Edit: Once you get the gist of this rant, jump to the comments for a slightly more reasoned approach. Or my follow-up post which attempts to re-open the dialog.
So, I’m trying to do a little bit of XML reading/writing. Nothing major — read in an XML, grab out some values, and then store the raw XML into the database. I’m doing pretty much the same thing in Groovy, and the
XmlSlurper made that blissfully easy.
Since the core library comes with the REXML parser, I figured that it was a nice, stable library, and I’d roll with it. The interface wasn’t as nice as XmlSlurper, but it seems like it would do.

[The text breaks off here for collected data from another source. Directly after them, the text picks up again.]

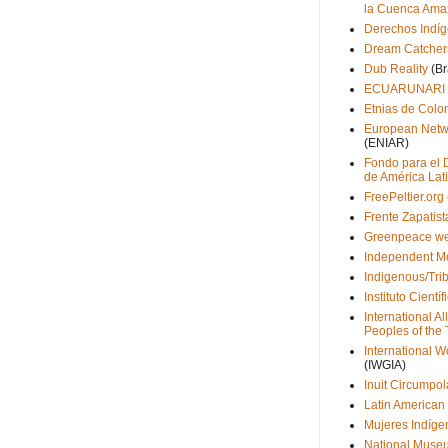
la Cuenca Ama
Derechos Indí
Dream Catcher
Dub Reality
(Br
ECUARUNARI
Etnias de Colo
European Netwo
(ENIAR)
Fondo para el 
de América Lati
FreePeltier.org
Frente Zapatist
Greenpeace w
Independent M
Indigenous/Tri
Instituto Cientí
International A
Peoples of the 
International W
(IWGIA)
Inuit Circumpo
Latin American
Mujeres Indíge
National Museu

This was the start of the pain.
In fact, the pain pissed me off enough to share my frustrations with the world. Hopefully someone finds this useful, and they can avoid the pain and suffering I put up with. And yes, I could spend the time I’m griping going through and fixing up all the bugs, but I shouldn’t have to for a language as mature as Ruby. Core libraries are supposed to be stable, reliable beasties. If I wanted to spend all my time debugging half-baked implementations or rolling my own solutions, I’d never leave Ocaml — I come to Ruby for the community support. That’s supposed to be the big advantage.
Anyway, here we go:
Problem #1 came along when I tried to parse XML. First of all, the API documentation completely sucks — if you look at the top level REXML package, it’s totally worthless. If you manage to figure out that it’s REXML::Document that you probably want, you’re still not much better off. If you check out #new, which is really what you probably want, you’re rewarded with one word: “Constructor” You also have some “@param” tags that ran together and tell you things like the second argument, called “context”, should be a Hash of the context. That clears up a lot! And, seriously, if you’re telling me that it should be a Hash in the documentation, why aren’t we just doing implied static typing and being done with it?
Anyway, I retreated to Google, found the REXML tutorial, and managed to figure it out from there.

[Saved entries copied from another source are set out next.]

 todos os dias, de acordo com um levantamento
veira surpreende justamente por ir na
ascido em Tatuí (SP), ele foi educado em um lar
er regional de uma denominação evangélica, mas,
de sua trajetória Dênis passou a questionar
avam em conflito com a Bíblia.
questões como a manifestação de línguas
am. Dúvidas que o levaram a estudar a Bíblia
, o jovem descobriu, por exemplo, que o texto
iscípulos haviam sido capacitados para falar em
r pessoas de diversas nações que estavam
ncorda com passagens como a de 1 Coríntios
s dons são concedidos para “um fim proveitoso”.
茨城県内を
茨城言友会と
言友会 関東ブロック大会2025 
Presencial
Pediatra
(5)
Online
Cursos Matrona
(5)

But then I kept having this annoying bug: when I called Element#text(), it was not only ignoring my instructions to leave entities alone (i.e. don’t turn “<” into “<”), but it then seemed to go through and attempt to re-parse it, because it was complaining about unbalanced tags! Principle of Least Surprise my ass(1)! I’m not sure why the second part of that was happening, but the first part is apparently documented, so I stopped using the easy-to-read convenience method and went to Element#write.

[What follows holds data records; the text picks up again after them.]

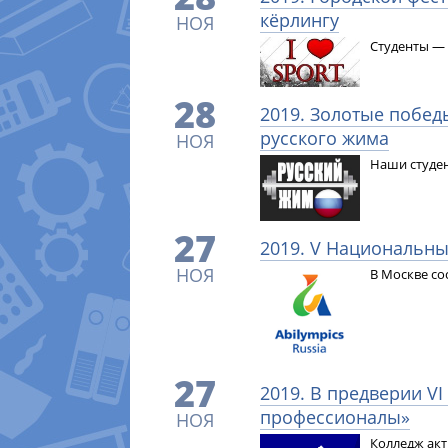
кёрлингу
НОЯ
Студенты — 
28
2019. Золотые побе
русского жима
НОЯ
Наши студен
27
2019. V Национальн
НОЯ
В Москве со
27
2019. В предверии V
профессионалы»
НОЯ
Колледж акт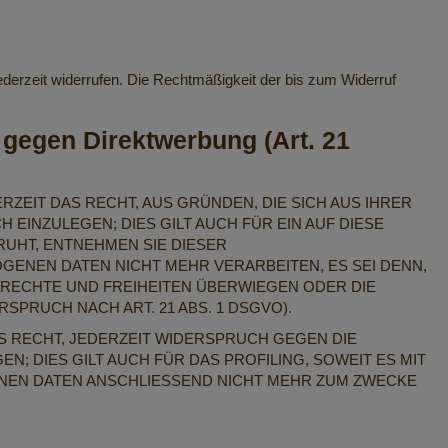
 jederzeit widerrufen. Die Rechtmäßigkeit der bis zum Widerruf
gegen Direktwerbung (Art. 21
RZEIT DAS RECHT, AUS GRÜNDEN, DIE SICH AUS IHRER
INZULEGEN; DIES GILT AUCH FÜR EIN AUF DIESE
RUHT, ENTNEHMEN SIE DIESER
ENEN DATEN NICHT MEHR VERARBEITEN, ES SEI DENN,
 RECHTE UND FREIHEITEN ÜBERWIEGEN ODER DIE
RUCH NACH ART. 21 ABS. 1 DSGVO).
S RECHT, JEDERZEIT WIDERSPRUCH GEGEN DIE
DIES GILT AUCH FÜR DAS PROFILING, SOWEIT ES MIT
NEN DATEN ANSCHLIESSEND NICHT MEHR ZUM ZWECKE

This is where the real pain began. See, Element#write is broken. Deprecated and broken, actually. But the tutorial still tells you to use it. The solution is to use their Formatter approach. Except — ready for it? — that’s broken, too! No, I’m not kidding. In this language core library, both versions are broke! The solution is for me to reach in and make a change to the core library so that we avoid a null. In the standard Ruby deployment, using the standard core XML processing library, there is no way to write out XML. It is impossible because of bugs in the library.
The worst part?
THAT STUPID BUG IN THEIR CORE LIBRARY WOULD HAVE BEEN FIXED WITH STATIC TYPING. Even more if you have a type system which can check nulls for you. Null pointers/”nil when you didn’t expect it!” errors are totally solvable problems. The fact that our industry hasn’t moved past this painful left-over from C is driving me crazy. The next person who tries to tell me that dynamic typing is the best thing since sliced bread is going to get an earful. It is a flat-out wrong position, and I’m done hearing otherwise from anyone.
(1) As much as I’d love to claim that quote, it actually comes from Paul Cantrell’s excellent exploration of closures in Ruby.